The Mathematical Rationale: The Distributive Property

The foundation of factorisation lies in the distributive property of multiplication over addition: a(b + c) = ab + ac. Factorisation is essentially the reverse application of this property. By factoring out the GCF, we are effectively "undoing" the distributive property.

In the case of 7y + 21, we have:

7y + 21 = 7 * y + 7 * 3

Applying the distributive property in reverse, we can write:

7 * y + 7 * 3 = 7(y + 3)

This shows the clear connection between the distributive property and the process of factorisation. Understanding this relationship provides a deeper understanding of the mathematical justification behind the technique.

Frequently Asked Questions (FAQ)

Q1: What if there is no common factor other than 1?

If there's no common factor other than 1, the expression is already in its simplest form and cannot be further factorised. For example, the expression x + y cannot be factorised.

Q2: Can I factorise expressions with more than two terms?

Yes, you can. The principle is the same: identify the greatest common factor among all the terms and factor it out.

Q3: What if the terms have negative coefficients?

You can factor out a negative GCF. For example, -3x - 6 can be factorised as -3(x + 2).

Q4: How do I factorise expressions with higher powers of variables?

The same principles apply. Consider the expression 4x³ + 8x². The GCF is 4x². The factorised form is 4x²(x + 2).

Q5: Are there other types of factorisation besides finding the GCF?
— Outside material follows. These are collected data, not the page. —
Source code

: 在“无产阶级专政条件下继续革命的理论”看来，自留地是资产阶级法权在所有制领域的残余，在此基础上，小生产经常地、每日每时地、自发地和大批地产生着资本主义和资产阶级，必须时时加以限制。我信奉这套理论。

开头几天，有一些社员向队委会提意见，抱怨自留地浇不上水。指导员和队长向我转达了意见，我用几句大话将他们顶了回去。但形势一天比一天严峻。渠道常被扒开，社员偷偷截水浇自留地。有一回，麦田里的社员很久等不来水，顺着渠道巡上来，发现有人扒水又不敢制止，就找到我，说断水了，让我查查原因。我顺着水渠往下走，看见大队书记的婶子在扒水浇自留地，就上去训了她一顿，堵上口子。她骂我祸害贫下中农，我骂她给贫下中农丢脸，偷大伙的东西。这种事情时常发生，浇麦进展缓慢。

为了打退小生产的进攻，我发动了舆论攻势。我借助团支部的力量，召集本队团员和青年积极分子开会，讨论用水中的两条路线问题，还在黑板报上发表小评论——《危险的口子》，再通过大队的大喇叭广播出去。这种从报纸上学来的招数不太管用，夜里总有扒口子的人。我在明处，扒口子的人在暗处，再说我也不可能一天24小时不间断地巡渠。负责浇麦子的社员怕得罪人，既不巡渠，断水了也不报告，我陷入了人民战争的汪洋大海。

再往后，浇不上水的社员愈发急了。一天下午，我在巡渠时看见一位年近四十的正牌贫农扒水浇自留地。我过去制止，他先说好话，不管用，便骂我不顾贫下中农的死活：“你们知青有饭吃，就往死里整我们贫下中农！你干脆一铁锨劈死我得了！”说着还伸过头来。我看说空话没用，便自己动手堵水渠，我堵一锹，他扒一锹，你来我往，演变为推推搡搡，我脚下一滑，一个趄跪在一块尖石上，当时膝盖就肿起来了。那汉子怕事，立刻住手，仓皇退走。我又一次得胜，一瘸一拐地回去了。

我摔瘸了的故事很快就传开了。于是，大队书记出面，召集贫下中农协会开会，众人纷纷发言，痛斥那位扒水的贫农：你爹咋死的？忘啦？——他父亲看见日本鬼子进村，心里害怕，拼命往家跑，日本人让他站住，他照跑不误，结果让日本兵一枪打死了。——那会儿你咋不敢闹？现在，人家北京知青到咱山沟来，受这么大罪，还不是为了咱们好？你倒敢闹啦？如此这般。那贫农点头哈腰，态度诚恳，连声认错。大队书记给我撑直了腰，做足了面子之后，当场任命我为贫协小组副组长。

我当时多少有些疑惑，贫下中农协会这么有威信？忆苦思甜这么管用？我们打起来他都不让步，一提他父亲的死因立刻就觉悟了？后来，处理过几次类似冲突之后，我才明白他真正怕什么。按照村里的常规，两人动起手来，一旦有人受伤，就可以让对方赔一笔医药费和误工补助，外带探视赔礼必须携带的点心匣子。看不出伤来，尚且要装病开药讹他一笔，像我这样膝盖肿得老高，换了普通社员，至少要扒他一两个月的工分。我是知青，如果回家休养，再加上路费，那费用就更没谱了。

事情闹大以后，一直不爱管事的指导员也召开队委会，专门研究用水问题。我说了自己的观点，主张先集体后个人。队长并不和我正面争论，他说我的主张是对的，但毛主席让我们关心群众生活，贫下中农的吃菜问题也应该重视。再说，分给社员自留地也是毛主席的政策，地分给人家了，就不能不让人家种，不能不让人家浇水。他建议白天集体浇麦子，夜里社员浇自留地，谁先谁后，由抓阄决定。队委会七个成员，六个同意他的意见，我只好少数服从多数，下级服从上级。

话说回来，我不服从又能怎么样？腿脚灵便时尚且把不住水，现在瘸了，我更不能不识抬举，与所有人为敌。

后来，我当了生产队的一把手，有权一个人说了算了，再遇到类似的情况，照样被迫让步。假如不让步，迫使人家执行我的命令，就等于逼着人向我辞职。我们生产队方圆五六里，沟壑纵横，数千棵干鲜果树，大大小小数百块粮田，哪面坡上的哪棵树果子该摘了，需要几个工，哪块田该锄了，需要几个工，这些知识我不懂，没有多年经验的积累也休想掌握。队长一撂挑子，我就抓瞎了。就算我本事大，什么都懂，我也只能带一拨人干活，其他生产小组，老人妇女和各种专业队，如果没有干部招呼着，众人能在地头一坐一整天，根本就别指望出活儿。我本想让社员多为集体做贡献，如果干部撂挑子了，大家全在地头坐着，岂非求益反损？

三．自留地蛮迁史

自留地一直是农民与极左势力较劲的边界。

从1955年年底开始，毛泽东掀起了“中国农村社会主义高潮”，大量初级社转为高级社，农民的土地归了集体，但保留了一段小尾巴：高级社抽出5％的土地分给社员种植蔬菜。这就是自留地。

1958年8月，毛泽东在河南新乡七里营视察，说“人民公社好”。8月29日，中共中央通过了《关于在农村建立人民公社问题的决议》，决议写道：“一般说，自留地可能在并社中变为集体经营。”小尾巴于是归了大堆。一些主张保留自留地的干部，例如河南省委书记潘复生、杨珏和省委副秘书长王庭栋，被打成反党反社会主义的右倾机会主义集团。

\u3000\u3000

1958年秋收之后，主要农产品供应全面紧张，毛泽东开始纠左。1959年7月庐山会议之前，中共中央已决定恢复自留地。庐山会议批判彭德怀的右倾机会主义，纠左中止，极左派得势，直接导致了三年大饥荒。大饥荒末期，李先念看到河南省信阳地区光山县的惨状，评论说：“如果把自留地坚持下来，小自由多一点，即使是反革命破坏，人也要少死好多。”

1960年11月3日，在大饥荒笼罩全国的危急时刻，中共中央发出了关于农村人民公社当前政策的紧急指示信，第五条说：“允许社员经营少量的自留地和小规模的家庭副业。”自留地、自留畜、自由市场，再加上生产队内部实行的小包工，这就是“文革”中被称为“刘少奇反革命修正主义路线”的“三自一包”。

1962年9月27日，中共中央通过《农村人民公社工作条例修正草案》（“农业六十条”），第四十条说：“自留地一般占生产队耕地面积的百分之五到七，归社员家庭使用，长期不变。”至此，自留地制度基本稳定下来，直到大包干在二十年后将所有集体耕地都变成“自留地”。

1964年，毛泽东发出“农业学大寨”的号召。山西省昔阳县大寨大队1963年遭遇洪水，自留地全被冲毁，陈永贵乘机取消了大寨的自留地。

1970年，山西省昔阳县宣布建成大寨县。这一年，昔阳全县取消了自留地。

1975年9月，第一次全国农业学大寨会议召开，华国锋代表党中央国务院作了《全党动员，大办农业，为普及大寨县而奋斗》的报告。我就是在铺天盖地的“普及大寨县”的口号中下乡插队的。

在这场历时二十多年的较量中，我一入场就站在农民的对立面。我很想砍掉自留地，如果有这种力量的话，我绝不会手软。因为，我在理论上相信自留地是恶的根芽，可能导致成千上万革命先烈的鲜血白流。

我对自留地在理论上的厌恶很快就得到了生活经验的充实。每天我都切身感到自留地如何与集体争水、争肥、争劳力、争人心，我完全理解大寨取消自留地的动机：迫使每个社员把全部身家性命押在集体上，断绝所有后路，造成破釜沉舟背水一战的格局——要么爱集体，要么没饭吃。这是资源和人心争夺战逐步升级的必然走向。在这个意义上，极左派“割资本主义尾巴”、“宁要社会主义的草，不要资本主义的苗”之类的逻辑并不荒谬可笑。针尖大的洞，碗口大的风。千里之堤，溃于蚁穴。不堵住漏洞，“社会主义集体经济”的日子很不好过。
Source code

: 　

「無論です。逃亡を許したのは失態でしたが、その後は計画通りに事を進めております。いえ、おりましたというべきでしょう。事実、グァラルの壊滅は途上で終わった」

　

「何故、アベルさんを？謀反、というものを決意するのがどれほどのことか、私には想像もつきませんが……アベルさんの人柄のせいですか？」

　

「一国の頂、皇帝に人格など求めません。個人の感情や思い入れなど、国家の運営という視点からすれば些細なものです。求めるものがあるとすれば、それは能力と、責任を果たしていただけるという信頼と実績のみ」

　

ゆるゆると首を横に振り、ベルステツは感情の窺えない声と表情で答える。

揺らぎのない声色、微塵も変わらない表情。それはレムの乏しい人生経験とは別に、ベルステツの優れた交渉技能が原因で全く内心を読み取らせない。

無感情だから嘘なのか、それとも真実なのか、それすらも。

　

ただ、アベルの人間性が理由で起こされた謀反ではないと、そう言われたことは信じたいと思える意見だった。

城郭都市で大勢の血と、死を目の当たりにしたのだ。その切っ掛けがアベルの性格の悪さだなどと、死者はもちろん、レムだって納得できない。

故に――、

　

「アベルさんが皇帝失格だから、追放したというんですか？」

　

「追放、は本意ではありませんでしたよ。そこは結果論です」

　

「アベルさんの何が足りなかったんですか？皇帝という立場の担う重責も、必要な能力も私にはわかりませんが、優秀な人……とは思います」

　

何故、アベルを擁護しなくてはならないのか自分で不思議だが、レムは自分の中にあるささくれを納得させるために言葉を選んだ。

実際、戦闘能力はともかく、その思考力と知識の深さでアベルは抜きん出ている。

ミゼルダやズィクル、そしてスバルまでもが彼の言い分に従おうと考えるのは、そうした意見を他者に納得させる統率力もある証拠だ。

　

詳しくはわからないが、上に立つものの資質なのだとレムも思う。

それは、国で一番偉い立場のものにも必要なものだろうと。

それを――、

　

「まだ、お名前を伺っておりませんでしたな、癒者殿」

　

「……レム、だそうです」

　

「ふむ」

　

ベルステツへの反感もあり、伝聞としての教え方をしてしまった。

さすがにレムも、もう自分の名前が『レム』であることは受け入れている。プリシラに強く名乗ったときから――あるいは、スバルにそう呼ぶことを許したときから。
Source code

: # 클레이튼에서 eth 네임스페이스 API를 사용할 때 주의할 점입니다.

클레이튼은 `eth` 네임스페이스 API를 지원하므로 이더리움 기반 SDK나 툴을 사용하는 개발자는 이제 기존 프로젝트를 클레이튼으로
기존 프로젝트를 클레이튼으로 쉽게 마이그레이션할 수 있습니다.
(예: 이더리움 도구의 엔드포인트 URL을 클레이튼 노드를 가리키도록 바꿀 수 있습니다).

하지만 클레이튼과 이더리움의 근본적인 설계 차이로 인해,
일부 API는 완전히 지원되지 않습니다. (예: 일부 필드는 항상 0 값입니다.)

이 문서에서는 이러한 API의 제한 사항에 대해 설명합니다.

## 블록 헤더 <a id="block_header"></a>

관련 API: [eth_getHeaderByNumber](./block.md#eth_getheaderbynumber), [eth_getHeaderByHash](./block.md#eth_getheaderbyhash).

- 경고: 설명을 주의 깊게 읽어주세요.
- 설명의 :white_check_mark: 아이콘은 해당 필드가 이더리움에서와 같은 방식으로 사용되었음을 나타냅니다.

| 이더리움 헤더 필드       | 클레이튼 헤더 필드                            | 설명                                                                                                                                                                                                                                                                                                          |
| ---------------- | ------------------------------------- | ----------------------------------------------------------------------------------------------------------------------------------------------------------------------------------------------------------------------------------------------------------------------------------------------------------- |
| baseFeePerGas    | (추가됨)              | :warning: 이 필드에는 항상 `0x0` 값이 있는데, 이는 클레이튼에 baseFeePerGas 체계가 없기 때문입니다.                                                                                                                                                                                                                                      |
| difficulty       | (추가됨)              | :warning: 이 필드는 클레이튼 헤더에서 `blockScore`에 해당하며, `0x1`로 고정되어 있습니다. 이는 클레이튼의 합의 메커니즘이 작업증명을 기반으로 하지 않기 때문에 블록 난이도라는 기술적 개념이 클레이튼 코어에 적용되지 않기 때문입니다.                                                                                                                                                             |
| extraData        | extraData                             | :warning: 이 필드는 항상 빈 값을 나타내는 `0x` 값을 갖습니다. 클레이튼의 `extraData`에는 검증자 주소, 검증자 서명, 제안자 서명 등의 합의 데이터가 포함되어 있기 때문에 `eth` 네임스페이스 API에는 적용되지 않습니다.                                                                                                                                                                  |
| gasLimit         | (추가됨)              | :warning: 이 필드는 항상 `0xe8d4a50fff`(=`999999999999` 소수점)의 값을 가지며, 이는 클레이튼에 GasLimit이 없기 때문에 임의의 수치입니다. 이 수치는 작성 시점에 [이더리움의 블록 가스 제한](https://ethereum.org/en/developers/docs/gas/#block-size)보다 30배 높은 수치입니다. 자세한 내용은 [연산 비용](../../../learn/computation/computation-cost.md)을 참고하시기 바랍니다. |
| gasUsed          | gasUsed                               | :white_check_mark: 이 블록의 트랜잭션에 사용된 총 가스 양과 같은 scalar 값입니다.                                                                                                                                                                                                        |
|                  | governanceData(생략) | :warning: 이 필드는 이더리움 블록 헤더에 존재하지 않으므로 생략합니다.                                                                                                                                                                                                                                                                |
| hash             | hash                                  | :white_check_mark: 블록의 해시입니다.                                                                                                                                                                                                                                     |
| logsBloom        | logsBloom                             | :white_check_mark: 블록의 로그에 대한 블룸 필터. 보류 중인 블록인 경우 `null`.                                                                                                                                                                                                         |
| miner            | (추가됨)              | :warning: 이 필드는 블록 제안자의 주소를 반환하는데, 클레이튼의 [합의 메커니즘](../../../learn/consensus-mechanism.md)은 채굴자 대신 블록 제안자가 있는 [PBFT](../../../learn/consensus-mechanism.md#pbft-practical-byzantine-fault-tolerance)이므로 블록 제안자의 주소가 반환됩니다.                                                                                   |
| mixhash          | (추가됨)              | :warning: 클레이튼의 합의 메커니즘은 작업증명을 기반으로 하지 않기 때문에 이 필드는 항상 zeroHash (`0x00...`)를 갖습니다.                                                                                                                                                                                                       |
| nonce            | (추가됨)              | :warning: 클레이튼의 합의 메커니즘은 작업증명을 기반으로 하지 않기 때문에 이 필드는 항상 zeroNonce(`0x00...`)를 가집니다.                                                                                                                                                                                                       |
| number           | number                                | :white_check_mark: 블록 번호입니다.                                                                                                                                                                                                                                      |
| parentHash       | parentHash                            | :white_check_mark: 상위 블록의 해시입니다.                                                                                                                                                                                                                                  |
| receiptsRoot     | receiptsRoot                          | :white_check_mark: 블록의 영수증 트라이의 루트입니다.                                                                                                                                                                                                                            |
Yes, there are other more advanced methods such as factoring quadratics (expressions of the form ax² + bx + c) using techniques like difference of squares, perfect square trinomials, and the quadratic formula. These methods are typically introduced at a higher level of algebra.

Conclusion

Factorising algebraic expressions is a fundamental skill in algebra. Understanding the process of identifying the greatest common factor and applying the distributive property in reverse is essential for simplifying expressions, solving equations, and further developing your algebraic proficiency. This article has provided a comprehensive guide to factorising 7y + 21, explored different approaches, and extended the concepts to more complex expressions. With practice and a solid grasp of the underlying principles, you'll be able to confidently factorise a wide variety of algebraic expressions. Remember to always double-check your work by expanding the factorised form to ensure it matches the original expression.